begin DOCUMENT EXTRACT

[Foundation-l] Klassical Chinese

Ting Chen wing.philopp at gmx.de
Fri Sep 5 14:23:52 UTC 2008


I agree with you totally that the Classic Chinese has a tremendous 
cultural value. I myself had studied it from the fifth class until to 
the eleventh class. And among the few books I took from China to Germany 
and kept them through all my movings was Guwen Guanzhi 
(http://en.wikipedia.org/wiki/Guwen_Guanzhi). I am a big fan of some 
articles collected in that book. I can read texts from Zhou until the 
Qing-dynasty and had wrote classical poems at my youth myself. That's 
not the question.

I also totally agree with you and Tim and Aphaia that it is important to 
keep this cultural value and maybe find some place in our projects to 
keep it alive.

end DOCUMENT EXTRACT
begin INFORMATION SHOWN

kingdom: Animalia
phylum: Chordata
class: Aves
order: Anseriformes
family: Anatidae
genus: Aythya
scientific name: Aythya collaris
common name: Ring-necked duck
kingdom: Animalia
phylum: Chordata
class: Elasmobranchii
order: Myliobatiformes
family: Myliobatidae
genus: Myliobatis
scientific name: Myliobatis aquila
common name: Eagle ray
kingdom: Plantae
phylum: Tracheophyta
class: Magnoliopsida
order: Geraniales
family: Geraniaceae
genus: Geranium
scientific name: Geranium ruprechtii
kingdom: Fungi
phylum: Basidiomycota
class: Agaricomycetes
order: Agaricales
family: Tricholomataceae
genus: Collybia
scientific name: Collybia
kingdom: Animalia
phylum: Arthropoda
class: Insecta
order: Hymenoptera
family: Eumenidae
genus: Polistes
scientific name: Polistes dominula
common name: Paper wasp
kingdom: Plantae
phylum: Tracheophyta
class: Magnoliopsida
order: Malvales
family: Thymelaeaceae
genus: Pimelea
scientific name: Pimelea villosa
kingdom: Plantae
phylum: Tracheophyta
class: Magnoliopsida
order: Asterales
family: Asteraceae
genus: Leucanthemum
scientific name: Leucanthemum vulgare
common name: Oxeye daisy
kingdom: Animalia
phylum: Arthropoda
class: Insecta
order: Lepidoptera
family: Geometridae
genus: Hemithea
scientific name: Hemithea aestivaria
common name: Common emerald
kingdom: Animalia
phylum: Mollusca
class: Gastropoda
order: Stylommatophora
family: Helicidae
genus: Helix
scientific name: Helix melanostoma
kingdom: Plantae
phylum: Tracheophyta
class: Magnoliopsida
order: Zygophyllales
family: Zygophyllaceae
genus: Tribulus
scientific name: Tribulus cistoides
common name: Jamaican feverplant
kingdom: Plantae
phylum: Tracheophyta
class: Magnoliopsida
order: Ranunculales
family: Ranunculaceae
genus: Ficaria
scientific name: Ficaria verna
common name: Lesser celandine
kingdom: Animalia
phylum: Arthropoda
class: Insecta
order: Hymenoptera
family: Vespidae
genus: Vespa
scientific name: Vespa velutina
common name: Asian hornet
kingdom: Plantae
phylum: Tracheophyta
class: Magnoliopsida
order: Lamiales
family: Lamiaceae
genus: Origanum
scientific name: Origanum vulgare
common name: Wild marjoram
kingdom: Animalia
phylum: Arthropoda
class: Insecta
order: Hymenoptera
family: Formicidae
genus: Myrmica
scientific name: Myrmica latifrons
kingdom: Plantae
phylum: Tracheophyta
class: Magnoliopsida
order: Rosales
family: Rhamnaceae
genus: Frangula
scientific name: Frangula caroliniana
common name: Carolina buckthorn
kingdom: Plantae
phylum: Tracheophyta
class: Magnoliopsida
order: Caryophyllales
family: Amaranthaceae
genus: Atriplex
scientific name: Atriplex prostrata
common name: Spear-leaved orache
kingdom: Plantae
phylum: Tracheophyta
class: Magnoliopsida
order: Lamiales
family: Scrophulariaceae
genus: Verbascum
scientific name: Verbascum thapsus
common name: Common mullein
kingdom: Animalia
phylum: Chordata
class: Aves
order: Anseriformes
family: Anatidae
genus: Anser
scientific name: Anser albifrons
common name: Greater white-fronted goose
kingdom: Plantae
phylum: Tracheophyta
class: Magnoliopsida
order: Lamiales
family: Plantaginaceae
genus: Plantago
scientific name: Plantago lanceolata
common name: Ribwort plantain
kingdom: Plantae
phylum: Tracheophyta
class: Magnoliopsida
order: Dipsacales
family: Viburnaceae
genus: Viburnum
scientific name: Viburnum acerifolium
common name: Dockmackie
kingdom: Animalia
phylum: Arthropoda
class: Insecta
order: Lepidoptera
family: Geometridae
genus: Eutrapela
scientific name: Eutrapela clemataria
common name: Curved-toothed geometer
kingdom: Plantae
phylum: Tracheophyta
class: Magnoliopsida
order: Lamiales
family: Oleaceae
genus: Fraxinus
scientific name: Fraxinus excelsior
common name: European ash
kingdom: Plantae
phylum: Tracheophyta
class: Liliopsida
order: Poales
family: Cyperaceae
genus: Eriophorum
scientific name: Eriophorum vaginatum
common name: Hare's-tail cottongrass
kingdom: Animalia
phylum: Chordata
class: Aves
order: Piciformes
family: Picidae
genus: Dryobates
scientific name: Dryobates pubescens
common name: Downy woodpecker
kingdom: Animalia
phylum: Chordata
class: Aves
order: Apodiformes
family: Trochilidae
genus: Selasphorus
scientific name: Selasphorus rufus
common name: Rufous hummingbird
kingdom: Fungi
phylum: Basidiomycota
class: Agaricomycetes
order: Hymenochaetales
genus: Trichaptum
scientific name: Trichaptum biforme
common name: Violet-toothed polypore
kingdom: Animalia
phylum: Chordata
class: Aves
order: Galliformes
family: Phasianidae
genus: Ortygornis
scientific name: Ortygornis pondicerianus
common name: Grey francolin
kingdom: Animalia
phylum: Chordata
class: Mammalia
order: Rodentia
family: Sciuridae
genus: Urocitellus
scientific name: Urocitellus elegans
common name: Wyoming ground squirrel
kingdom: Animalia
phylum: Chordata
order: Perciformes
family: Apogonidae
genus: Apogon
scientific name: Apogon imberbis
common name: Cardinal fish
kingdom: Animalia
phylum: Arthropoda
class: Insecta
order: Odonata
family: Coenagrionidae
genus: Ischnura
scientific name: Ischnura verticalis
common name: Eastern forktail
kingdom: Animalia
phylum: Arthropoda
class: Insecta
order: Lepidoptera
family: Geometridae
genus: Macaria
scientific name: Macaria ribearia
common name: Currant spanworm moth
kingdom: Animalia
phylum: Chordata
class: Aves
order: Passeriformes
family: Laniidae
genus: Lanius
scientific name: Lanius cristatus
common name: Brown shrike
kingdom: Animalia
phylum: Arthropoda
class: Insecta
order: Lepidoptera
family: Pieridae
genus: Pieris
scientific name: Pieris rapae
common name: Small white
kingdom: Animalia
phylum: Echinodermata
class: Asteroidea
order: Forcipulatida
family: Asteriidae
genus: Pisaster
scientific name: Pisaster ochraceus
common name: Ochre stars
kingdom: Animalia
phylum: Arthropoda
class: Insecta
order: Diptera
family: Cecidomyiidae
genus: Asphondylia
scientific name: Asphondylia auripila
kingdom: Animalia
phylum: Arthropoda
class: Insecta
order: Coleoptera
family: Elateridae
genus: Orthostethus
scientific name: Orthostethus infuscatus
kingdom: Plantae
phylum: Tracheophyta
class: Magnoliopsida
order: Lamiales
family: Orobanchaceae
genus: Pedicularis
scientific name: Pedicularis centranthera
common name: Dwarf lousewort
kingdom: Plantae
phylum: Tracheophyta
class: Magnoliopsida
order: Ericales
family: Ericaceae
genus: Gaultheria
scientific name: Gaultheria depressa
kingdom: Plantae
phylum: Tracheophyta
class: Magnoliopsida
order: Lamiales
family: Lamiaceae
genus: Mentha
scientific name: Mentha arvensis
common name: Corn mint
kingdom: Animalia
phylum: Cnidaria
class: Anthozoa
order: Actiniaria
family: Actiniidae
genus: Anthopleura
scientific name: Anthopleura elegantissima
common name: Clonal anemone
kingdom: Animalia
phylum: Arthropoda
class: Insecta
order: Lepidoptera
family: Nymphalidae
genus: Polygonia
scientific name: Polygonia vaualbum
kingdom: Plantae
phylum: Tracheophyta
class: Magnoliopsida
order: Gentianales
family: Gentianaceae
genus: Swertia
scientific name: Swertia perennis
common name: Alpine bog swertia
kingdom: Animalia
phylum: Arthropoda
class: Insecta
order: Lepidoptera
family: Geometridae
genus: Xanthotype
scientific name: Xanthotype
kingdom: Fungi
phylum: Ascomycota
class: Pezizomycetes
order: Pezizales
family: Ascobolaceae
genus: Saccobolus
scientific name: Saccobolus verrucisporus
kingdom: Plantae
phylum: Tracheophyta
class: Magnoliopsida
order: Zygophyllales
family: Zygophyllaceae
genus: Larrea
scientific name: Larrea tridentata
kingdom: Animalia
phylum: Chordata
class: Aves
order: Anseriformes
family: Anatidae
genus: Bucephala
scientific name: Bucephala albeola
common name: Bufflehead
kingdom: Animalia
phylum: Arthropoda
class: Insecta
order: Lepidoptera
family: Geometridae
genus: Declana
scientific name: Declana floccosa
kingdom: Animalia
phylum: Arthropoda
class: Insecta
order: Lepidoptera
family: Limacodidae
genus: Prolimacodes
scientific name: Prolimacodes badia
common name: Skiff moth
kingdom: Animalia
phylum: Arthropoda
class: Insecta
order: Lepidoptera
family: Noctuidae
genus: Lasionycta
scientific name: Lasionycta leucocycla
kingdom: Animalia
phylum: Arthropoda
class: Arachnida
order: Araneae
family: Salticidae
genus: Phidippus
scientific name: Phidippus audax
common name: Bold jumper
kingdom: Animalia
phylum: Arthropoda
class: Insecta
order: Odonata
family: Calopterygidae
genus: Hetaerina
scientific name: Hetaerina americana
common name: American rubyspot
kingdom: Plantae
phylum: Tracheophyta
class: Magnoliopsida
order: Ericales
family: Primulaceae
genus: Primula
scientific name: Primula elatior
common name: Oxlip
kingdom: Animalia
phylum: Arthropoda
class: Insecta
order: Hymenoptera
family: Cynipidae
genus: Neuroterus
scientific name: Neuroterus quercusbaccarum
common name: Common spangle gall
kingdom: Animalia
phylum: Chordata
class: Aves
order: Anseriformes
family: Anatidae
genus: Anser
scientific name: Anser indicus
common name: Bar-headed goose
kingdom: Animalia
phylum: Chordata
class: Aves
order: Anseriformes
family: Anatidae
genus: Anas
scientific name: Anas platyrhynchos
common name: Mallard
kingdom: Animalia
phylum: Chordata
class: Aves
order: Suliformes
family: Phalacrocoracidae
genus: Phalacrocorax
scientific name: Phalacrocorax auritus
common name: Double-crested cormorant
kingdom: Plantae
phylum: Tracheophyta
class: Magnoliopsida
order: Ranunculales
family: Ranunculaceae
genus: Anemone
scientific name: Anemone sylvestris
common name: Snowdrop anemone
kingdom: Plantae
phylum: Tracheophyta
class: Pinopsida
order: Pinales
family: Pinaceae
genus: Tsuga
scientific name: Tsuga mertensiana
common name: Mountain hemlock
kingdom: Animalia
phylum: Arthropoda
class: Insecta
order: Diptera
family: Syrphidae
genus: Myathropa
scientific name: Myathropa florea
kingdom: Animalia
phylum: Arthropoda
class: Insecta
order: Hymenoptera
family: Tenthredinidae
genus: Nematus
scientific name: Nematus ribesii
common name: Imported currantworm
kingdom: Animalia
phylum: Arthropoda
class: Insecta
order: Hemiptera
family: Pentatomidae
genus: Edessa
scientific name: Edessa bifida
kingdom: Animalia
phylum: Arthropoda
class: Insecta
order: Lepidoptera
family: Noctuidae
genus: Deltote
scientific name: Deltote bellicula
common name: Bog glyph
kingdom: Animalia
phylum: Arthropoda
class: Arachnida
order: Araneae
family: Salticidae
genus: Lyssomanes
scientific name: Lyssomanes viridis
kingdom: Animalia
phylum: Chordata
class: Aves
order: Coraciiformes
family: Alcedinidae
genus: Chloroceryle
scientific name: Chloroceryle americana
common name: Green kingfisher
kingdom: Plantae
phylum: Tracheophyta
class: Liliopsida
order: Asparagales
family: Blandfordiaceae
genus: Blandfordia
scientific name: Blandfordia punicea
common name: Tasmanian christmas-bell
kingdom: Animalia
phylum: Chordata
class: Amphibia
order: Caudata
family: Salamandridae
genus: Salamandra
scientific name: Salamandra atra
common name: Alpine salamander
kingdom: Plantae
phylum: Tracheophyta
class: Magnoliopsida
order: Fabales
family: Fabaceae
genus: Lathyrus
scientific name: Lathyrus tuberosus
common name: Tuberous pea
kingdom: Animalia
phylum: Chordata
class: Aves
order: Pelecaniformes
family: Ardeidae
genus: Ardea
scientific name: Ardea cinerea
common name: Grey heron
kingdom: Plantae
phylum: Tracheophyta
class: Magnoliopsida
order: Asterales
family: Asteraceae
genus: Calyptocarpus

end INFORMATION SHOWN

- **WHAT THIS EXERCISE ASKS**
1 > In the mailing list post about Classical Chinese, what book did the writer take from China to Germany and keep through every move?
2 > Reproduce the stretch of the Classical Chinese post from "Ting Chen wing.philopp" through "not the question.".
3 > Carry the mailing list post about Classical Chinese on from its last sentence.
The items aren't needed for any of this.

- **ANSWERS GIVEN**
1 > Guwen Guanzhi.

2 >
Ting Chen wing.philopp at gmx.de
Fri Sep 5 14:23:52 UTC 2008


I agree with you totally that the Classic Chinese has a tremendous 
cultural value. I myself had studied it from the fifth class until to 
the eleventh class. And among the few books I took from China to Germany 
and kept them through all my movings was Guwen Guanzhi 
(http://en.wikipedia.org/wiki/Guwen_Guanzhi). I am a big fan of some 
articles collected in that book. I can read texts from Zhou until the 
Qing-dynasty and had wrote classical poems at my youth myself. That's 
not the question.

3 >
What I wonder is, is there a meaning to write an encyclopedia with this 
language. Who would look for Olympic Games in a classical chinese 
Wikipedia, except the people who write the article themselves?

Ting

Ted (Hsiang-Tai) Chien wrote:

> Personally I do not think Classical Chinese is a dead language. Here in
> Taiwan I studied Classical Chinese when I'm in school (junior / senior
> high). In our higher education, Classical Chinese is an optional subject as
> common sense course. And we still have lots of poem writers here using the
> language.
>
> As Aphaia previously stated, Japanese people are also using the Classical
> Chinese in their daily lives, maybe more than Chinese people.
>
> If you think the language is dead, it's your own opinion. It's still alive
> somewhere in the world. But, yap, it might be my own opinion, too. ;)
>
> Regards,
> Ted / H.T.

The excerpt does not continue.